Deploy NIM for Llama 3.1 8B Instruct#

Start from deploying a NIM for Llama 3.1 8B Instruct. You’ll use this NIM for evaluation and inference tasks in the subsequent tutorials.

  1. To deploy the NIM, run the NeMo Deployment Management API as follows:

    curl --location "http://nemo.test/v1/deployment/model-deployments" \
       -H 'accept: application/json' \
       -H 'Content-Type: application/json' \
       -d '{
          "name": "llama-3.1-8b-instruct",
          "namespace": "meta",
          "config": {
             "model": "meta/llama-3.1-8b-instruct",
             "nim_deployment": {
                "image_name": "nvcr.io/nim/meta/llama-3.1-8b-instruct",
                "image_tag": "1.8",
                "pvc_size":   "25Gi",
                "gpu":       1,
                "additional_envs": {
                   "NIM_GUIDED_DECODING_BACKEND": "fast_outlines"
                }
             }
          }
       }'
    

    This returns an indicator that the deployment is pending. It takes about 10 minutes for the NIM to fully deploy.

    Example Output
    {"async_enabled":false,"config":{"model":"meta/llama-3.1-8b-instruct","nim_deployment":{"additional_envs":{"NIM_GUIDED_DECODING_BACKEND":"fast_outlines"},"gpu":1,"image_name":"nvcr.io/nim/meta/llama-3.1-8b-instruct","image_tag":"1.8"}},"created_at":"2025-04-01T21:38:59.494256552Z","deployed":false,"name":"llama-3.1-8b-instruct","namespace":"meta","status_details":{"description":"Model deployment created","status":"pending"},"url":""}
    
  2. Check the NIM status until it shows ready.
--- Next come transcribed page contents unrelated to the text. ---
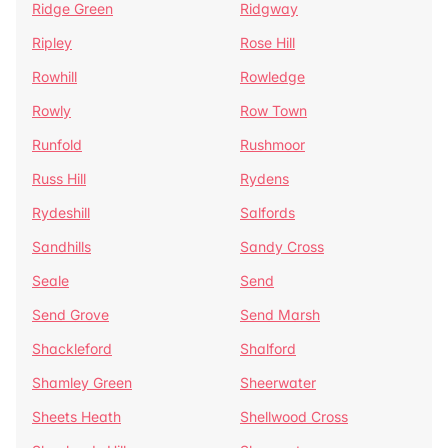
Ridge Green
Ridgway
Ripley
Rose Hill
Rowhill
Rowledge
Rowly
Row Town
Runfold
Rushmoor
Russ Hill
Rydens
Rydeshill
Salfords
Sandhills
Sandy Cross
Seale
Send
Send Grove
Send Marsh
Shackleford
Shalford
Shamley Green
Sheerwater
Sheets Heath
Shellwood Cross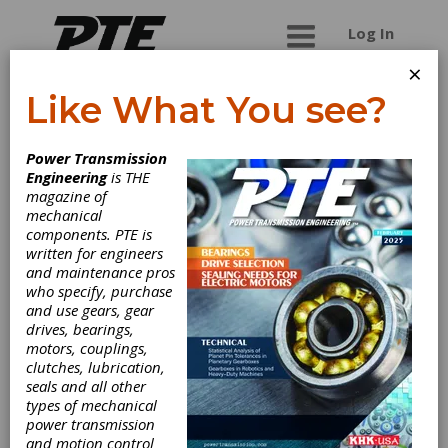
Log In
×
Like What You see?
COMPANY
Power Transmission
Engineering
is THE
magazine of
mechanical
components. PTE is
written for engineers
and maintenance pros
who specify, purchase
and use gears, gear
KISSsoft AG (A
drives, bearings,
motors, couplings,
Gleason
clutches, lubrication,
seals and all other
Company)
types of mechanical
power transmission
and motion control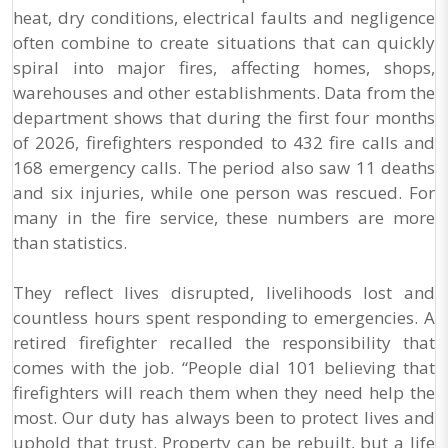
heat, dry conditions, electrical faults and negligence
often combine to create situations that can quickly
spiral into major fires, affecting homes, shops,
warehouses and other establishments. Data from the
department shows that during the first four months
of 2026, firefighters responded to 432 fire calls and
168 emergency calls. The period also saw 11 deaths
and six injuries, while one person was rescued. For
many in the fire service, these numbers are more
than statistics.
They reflect lives disrupted, livelihoods lost and
countless hours spent responding to emergencies. A
retired firefighter recalled the responsibility that
comes with the job. “People dial 101 believing that
firefighters will reach them when they need help the
most. Our duty has always been to protect lives and
uphold that trust. Property can be rebuilt, but a life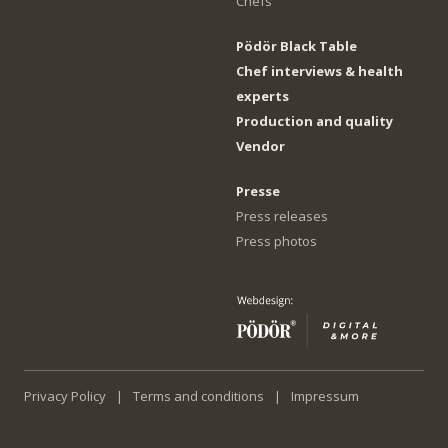
Chefs
Pödör Black Table
Chef interviews & health
experts
Production and quality
Vendor
Presse
Press releases
Press photos
Privacy Policy
Terms and conditions
Impressum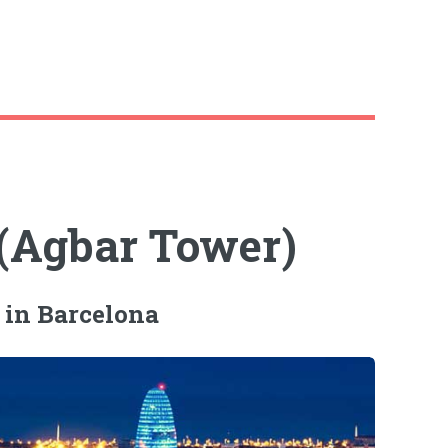
 (Agbar Tower)
 in Barcelona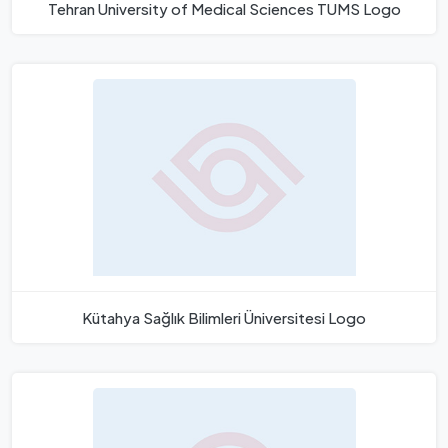
Tehran University of Medical Sciences TUMS Logo
Kütahya Sağlık Bilimleri Üniversitesi Logo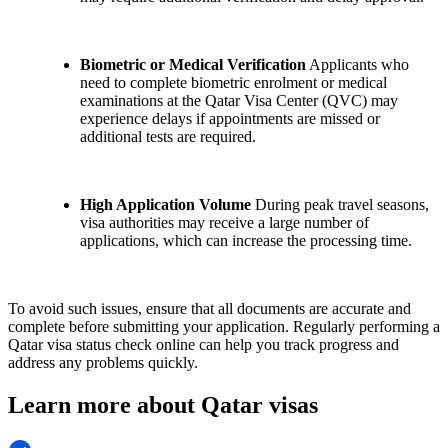
Biometric or Medical Verification
Applicants who
need to complete biometric enrolment or medical
examinations at the Qatar Visa Center (QVC) may
experience delays if appointments are missed or
additional tests are required.
High Application Volume
During peak travel seasons,
visa authorities may receive a large number of
applications, which can increase the processing time.
To avoid such issues, ensure that all documents are accurate and
complete before submitting your application. Regularly performing a
Qatar visa status check online can help you track progress and
address any problems quickly.
Learn more about Qatar visas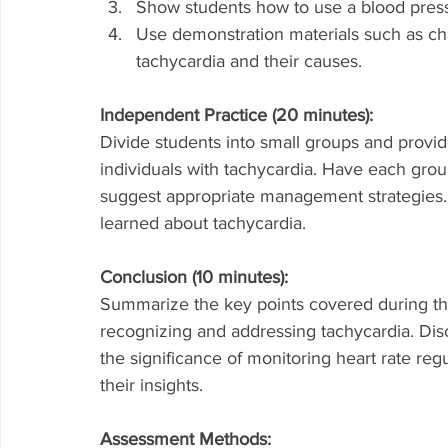
Show students how to use a blood pressu
Use demonstration materials such as char
tachycardia and their causes.
Independent Practice (20 minutes):
Divide students into small groups and provid
individuals with tachycardia. Have each group
suggest appropriate management strategies.
learned about tachycardia.
Conclusion (10 minutes):
Summarize the key points covered during the
recognizing and addressing tachycardia. Disc
the significance of monitoring heart rate reg
their insights.
Assessment Methods: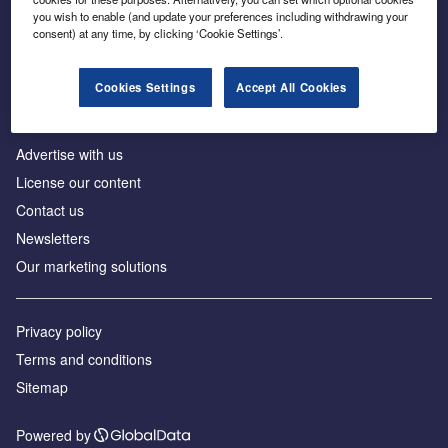
Inside the global transition to net zero
you wish to enable (and update your preferences including withdrawing your
consent) at any time, by clicking ‘Cookie Settings’.
Cookies Settings
Accept All Cookies
About us
Advertise with us
License our content
Contact us
Newsletters
Our marketing solutions
Privacy policy
Terms and conditions
Sitemap
Powered by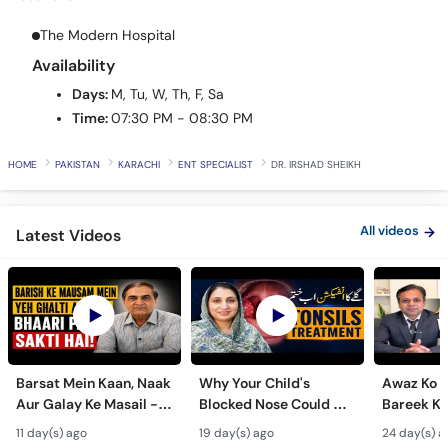
Call
Helpline
The Modern Hospital
Availability
Days:
M, Tu, W, Th, F, Sa
Time:
07:30 PM - 08:30 PM
HOME
PAKISTAN
KARACHI
ENT SPECIALIST
DR. IRSHAD SHEIKH
All videos
Latest Videos
Barsat Mein Kaan, Naak
Why Your Child's
Awaz Ko B
Aur Galay Ke Masail -
Blocked Nose Could Be
Bareek Ka
Monsoon Health Tips
Dangerous - Bachon
- Voice S
11 day(s) ago
19 day(s) ago
24 day(s) a
Mein Galay Ke Masail
& Benefits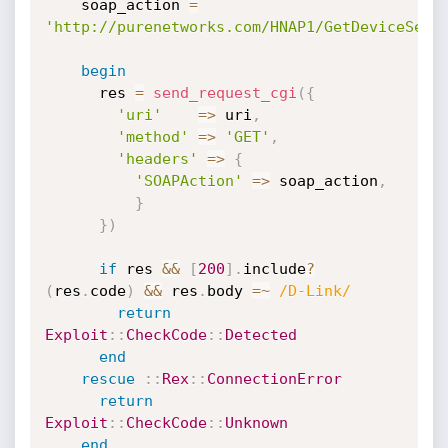
    soap_action 
=
'http://purenetworks.com/HNAP1/GetDeviceSett
begin
      res 
=
send_request_cgi
(
{
'uri'
=
>
 uri
,
'method'
=
>
'GET'
,
'headers'
=
>
{
'SOAPAction'
=
>
 soap_action
,
}
}
)
if
 res 
&&
[
200
]
.
include
?
(
res
.
code
)
&&
 res
.
body 
=
~
/D-Link/
return
Exploit
:
:
CheckCode
:
:
Detected
end
rescue
:
:
Rex
:
:
ConnectionError
return
Exploit
:
:
CheckCode
:
:
Unknown
end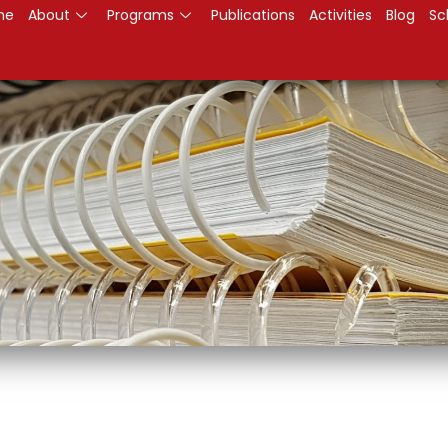
me
About
Programs
Publications
Activities
Blog
Sc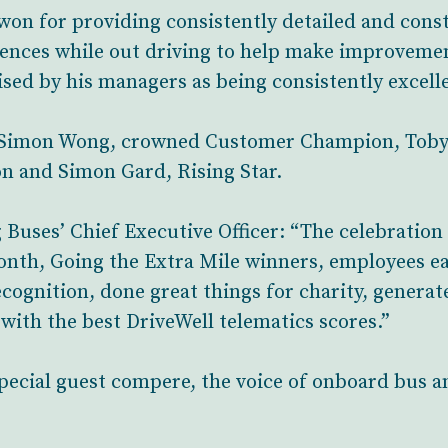
 won for providing consistently detailed and cons
iences while out driving to help make improveme
ised by his managers as being consistently excellen
 Simon Wong, crowned Customer Champion, Tob
n and Simon Gard, Rising Star.
Buses’ Chief Executive Officer: “The celebration 
onth, Going the Extra Mile winners, employees ea
cognition, done great things for charity, genera
with the best DriveWell telematics scores.”
special guest compere, the voice of onboard bus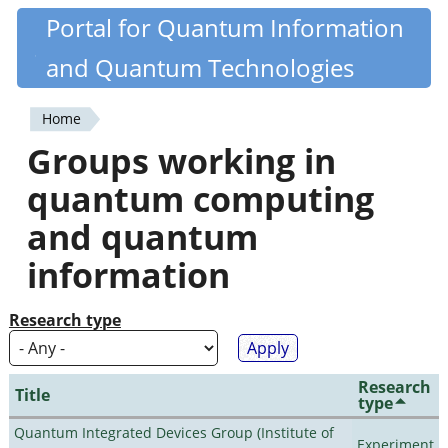
Skip
Portal for Quantum Information
Quantiki
to
and Quantum Technologies
main
content
Home
You
Groups working in
are
quantum computing
here
and quantum
information
Research type
Research
Title
type
Quantum Integrated Devices Group (Institute of
Experiment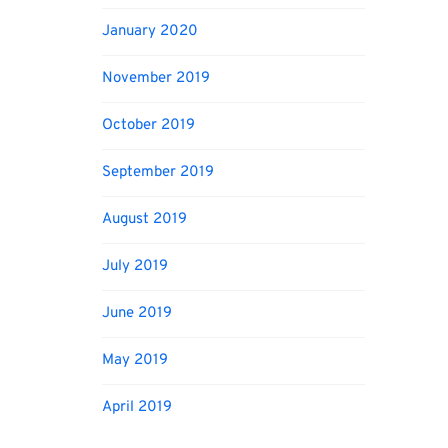
January 2020
November 2019
October 2019
September 2019
August 2019
July 2019
June 2019
May 2019
April 2019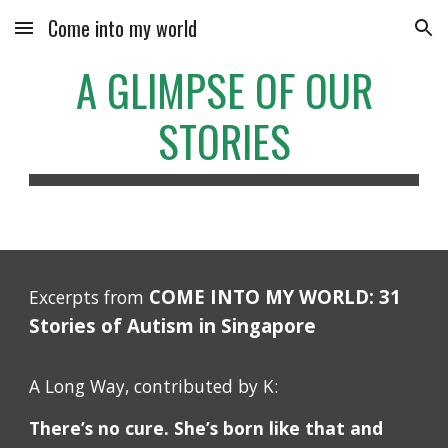
Come into my world
Skip to main content
Skip to navigation
A GLIMPSE OF OUR
STORIES
COME INTO MY WORLD: 31
Excerpts from
Stories of Autism in Singapore
A Long Way, contributed by K:
There’s no cure. She’s born like that and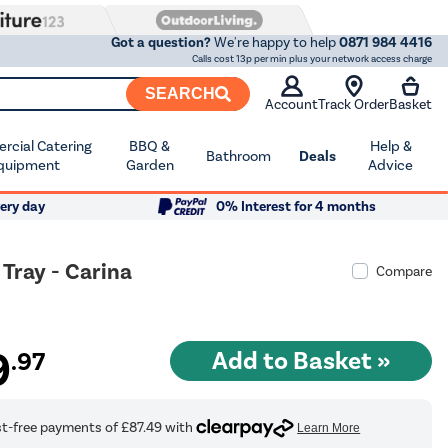
Got a question?
We're happy to help
0871 984 4416
Calls cost 13p per min plus your network access charge
SEARCH
Account
Track Order
Basket
cial Catering
BBQ &
Help &
Bathroom
Deals
quipment
Garden
Advice
ery day
0% Interest for 4 months
ray - Carina
Compare
9
.97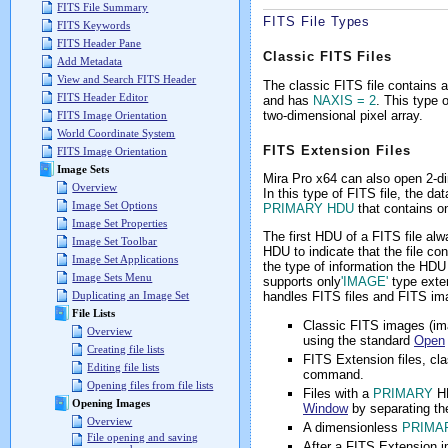
FITS File Summary
FITS File Types
FITS Keywords
FITS Header Pane
Classic FITS Files
Add Metadata
View and Search FITS Header
The classic FITS file contains 
FITS Header Editor
and has
NAXIS = 2
. This type 
two-dimensional pixel array.
FITS Image Orientation
World Coordinate System
FITS Extension Files
FITS Image Orientation
Image Sets
Mira Pro x64 can also open 2-d
Overview
In this type of FITS file, the d
Image Set Options
PRIMARY HDU
that contains on
Image Set Properties
The first HDU of a FITS file al
Image Set Toolbar
HDU to indicate that the file c
Image Set Applications
the type of information the HDU
Image Sets Menu
supports only
'IMAGE'
type exte
handles FITS files and FITS ima
Duplicating an Image Set
File Lists
Classic FITS images (i
Overview
using the standard
Open
Creating file lists
FITS Extension files, cl
Editing file lists
command.
Opening files from file lists
Files with a
PRIMARY
H
Opening Images
Window
by separating t
Overview
A dimensionless
PRIMA
File opening and saving
After a FITS Extension 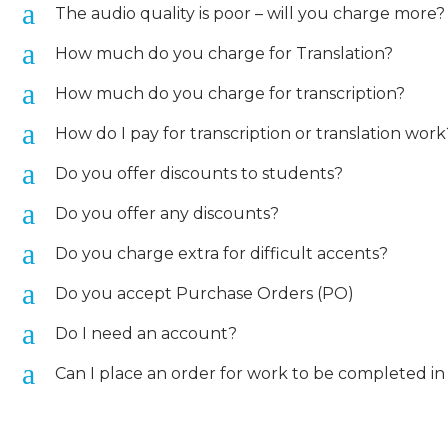
a
The audio quality is poor – will you charge more?
a
How much do you charge for Translation?
a
How much do you charge for transcription?
a
How do I pay for transcription or translation work
a
Do you offer discounts to students?
a
Do you offer any discounts?
a
Do you charge extra for difficult accents?
a
Do you accept Purchase Orders (PO)
a
Do I need an account?
a
Can I place an order for work to be completed in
Use the following command to verify the status.

    curl --location "http://nemo.test/v1/deployment/model-deployments/meta/llama-3.1-8b-instruct" | jq
    
    Example Output
    {
      "async_enabled": false,
      "config": {
        "model": "meta/llama-3.2-1b-instruct",
        "nim_deployment": {
          "additional_envs": {
            "NIM_GUIDED_DECODING_BACKEND": "fast_outlines"
          },
          "gpu": 1,
          "image_name": "nvcr.io/nim/meta/llama-3.1-8b-instruct",
          "image_tag": "1.8"
        }
      },
      "created_at": "2025-04-01T20:49:20.467335766Z",
      "deployed": true,
      "name": "llama-3.1-8b-instruct",
      "namespace": "meta",
      "status_details": {
        "description": "deployment \"modeldeployment-meta-llama-3-2-1b-instruct\" successfully rolled out\n",
        "status": "ready"
      },
      "url": ""
    }
    

You can deploy multiple NIM in the same manner, as long as you have enough GPU resources. You can access all the deployed NIM through the NIM Proxy microservice under the nim.test host name. If you don’t have enough GPUs, you may need to remove a NIM. For example, if you have one GPU available for inference, you need to remove the deployed NIM before deploying another. To delete a deployed NIM microservice, follow the instructions at Delete Deployed Models.